** EXTRAIT DU DOCUMENT **
╭──
Ponge | de l’entrée aux flics ou aux pompiers

de la question du suicide et de la poésie, et de l’art de résister aux paroles


note du 31 octobre 2009
En ces jours où le suicide, lié à l’univers du travail, devient une sorte de déclaration publique, comment ne pas relire ce texte de Ponge...

Et le relier à ce contexte du Parti pris des choses refusé de 1928 à 1935 (ajouter un an aux 2 derniers chiffres pour l’âge de l’auteur), complété alors de ces Proèmes, entre proclamation et poème, où s’élabore le Ponge définitif ? La semaine prochaine (avis aux intéressés), c’est Ponge qu’on met sur la table à l’UdeM et à la Laval. Notamment ses Pratiques d’écriture, ou l’inachèvement perpétuel. D’où le fait de proposer encore et encore à relire ce texte où chaque mot compte, définitivement.

Sur Ponge, voir aussi Les gens sont bien plus beaux qu’ils croient, à propos de son portrait peint par Dubuffet.

Ailleurs : à l’université Paris 12. Vidéo INA.

 


Francis Ponge | Rhétorique

 

Je suppose qu’il s’agit de sauver quelques jeunes hommes du suicide et quelques autres de l’entrée aux flics ou aux pompiers. Je pense à ceux qui se suicident par dégoût, parce qu’ils trouvent que les autres ont trop peu de part en eux-mêmes.

On peut leur dire : donnez tout au moins la parole à la minorité de vous-mêmes. Soyez poètes. Ils répondront : mais c’est là surtout, c’est la encore que je sens les autres en moi-même, lorsque je cherche à m’exprimer je n’y parviens pas ? Les paroles sont toutes faites et s‘expriment : elles ne m’expriment point. Là encore j’étouffe.

C’est alors qu’enseigner l’art de résister aux paroles devient utile, l’art de ne dire que ce que l’on veut dire, l’art de les violenter et de les soumettre. Somme toute fonder une rhétorique, ou plutôt apprendre à chacun l’art de fonder sa propre rhétorique, est une œuvre de salut public.
╰──
** TÂCHE À RÉALISER A **
Répondez aux questions suivantes à partir du texte sur Ponge.
(i) De quelle date est la note placée en tête du texte ?
(ii) Qui a peint le portrait de Ponge évoqué dans le texte ?
(iii) D'après le passage intitulé « Rhétorique », qu'est-ce qui constitue une œuvre de salut public ?
** TÂCHE À RÉALISER B **
Restituez sans modification tout le passage du texte sur Ponge qui va de « de la question » jusqu'à « texte de Ponge... ».
** TÂCHE À RÉALISER C **
Poursuivez le texte sur Ponge et l'art de résister aux paroles à partir de sa dernière phrase.

** DONNÉES FOURNIES **
╭──
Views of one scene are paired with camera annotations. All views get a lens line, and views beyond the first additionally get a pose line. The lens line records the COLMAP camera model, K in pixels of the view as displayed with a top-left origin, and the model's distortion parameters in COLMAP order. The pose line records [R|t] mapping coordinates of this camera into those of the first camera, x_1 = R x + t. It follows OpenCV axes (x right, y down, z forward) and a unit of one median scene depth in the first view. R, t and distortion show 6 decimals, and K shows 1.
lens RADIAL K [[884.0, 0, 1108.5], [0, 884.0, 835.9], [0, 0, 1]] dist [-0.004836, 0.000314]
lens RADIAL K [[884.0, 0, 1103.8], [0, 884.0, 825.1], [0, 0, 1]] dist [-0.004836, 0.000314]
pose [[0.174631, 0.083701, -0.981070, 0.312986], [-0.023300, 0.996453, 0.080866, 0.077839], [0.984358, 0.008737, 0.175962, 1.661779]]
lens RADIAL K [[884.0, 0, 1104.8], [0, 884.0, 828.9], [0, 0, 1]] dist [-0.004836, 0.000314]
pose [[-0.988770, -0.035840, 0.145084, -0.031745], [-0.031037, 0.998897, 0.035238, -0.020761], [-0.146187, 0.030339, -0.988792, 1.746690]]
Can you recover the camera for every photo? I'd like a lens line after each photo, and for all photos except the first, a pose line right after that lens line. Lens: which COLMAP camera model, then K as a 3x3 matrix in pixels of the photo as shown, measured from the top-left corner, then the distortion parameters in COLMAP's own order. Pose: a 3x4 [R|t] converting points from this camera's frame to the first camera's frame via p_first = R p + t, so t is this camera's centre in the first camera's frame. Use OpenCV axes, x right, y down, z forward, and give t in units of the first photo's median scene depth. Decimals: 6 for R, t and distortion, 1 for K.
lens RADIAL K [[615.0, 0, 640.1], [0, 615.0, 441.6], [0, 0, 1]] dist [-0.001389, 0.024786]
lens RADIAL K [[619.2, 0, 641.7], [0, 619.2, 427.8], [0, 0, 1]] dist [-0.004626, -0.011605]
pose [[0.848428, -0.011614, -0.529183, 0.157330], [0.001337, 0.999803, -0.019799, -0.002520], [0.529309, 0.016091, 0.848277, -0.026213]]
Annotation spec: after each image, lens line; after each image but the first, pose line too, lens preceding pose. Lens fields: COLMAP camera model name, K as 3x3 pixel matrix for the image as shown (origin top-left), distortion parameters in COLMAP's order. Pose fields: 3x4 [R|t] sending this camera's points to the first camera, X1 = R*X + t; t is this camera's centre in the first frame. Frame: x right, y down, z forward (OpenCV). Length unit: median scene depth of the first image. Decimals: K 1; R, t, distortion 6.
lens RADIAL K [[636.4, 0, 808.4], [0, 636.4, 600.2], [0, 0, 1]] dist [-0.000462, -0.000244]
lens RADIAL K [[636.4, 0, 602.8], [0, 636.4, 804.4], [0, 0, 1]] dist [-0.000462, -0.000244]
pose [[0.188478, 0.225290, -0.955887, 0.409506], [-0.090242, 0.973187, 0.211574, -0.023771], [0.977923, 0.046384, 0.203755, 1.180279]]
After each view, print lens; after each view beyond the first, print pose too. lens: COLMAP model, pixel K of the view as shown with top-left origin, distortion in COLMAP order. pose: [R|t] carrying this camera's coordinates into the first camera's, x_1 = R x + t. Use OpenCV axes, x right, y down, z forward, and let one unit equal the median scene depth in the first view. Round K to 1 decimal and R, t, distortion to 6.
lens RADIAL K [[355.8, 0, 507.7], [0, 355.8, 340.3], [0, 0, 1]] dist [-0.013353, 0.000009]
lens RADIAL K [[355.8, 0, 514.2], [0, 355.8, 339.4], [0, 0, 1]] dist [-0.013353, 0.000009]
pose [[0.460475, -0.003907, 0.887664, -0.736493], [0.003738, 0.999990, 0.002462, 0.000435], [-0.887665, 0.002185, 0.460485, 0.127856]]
╰──
** RÉPONSE ATTENDUE A **
(i) Du 31 octobre 2009.
(ii) Dubuffet.
(iii) Fonder une rhétorique, ou plutôt apprendre à chacun l'art de fonder sa propre rhétorique.

** RÉPONSE ATTENDUE B **
de la question du suicide et de la poésie, et de l’art de résister aux paroles


note du 31 octobre 2009
En ces jours où le suicide, lié à l’univers du travail, devient une sorte de déclaration publique, comment ne pas relire ce texte de Ponge...

** RÉPONSE ATTENDUE C **
Cela sauve les seules, les rares personnes qu’il importe de sauver : celles qui ont la conscience et le souci et le dégoût des autres en eux-mêmes.

Celles qui peuvent faire avancer l’esprit, et à proprement parler changer la face des choses.

 

 

Ceux qui pratiquent les oeuvres complètes de Ponge savent que cette réflexion chez lui est permanente. En voici une prolongation :

Francis Ponge | Parler contre les paroles

 

Qu’on s’en persuade : il nous a bien fallu quelques raisons impérieuses pour devenir ou pour rester poètes. Notre premier mobile fut sans doute le dégoût de ce qu’on nous oblige à penser et à dire, de ce à quoi notre nature d’hommes nous force à prendre part.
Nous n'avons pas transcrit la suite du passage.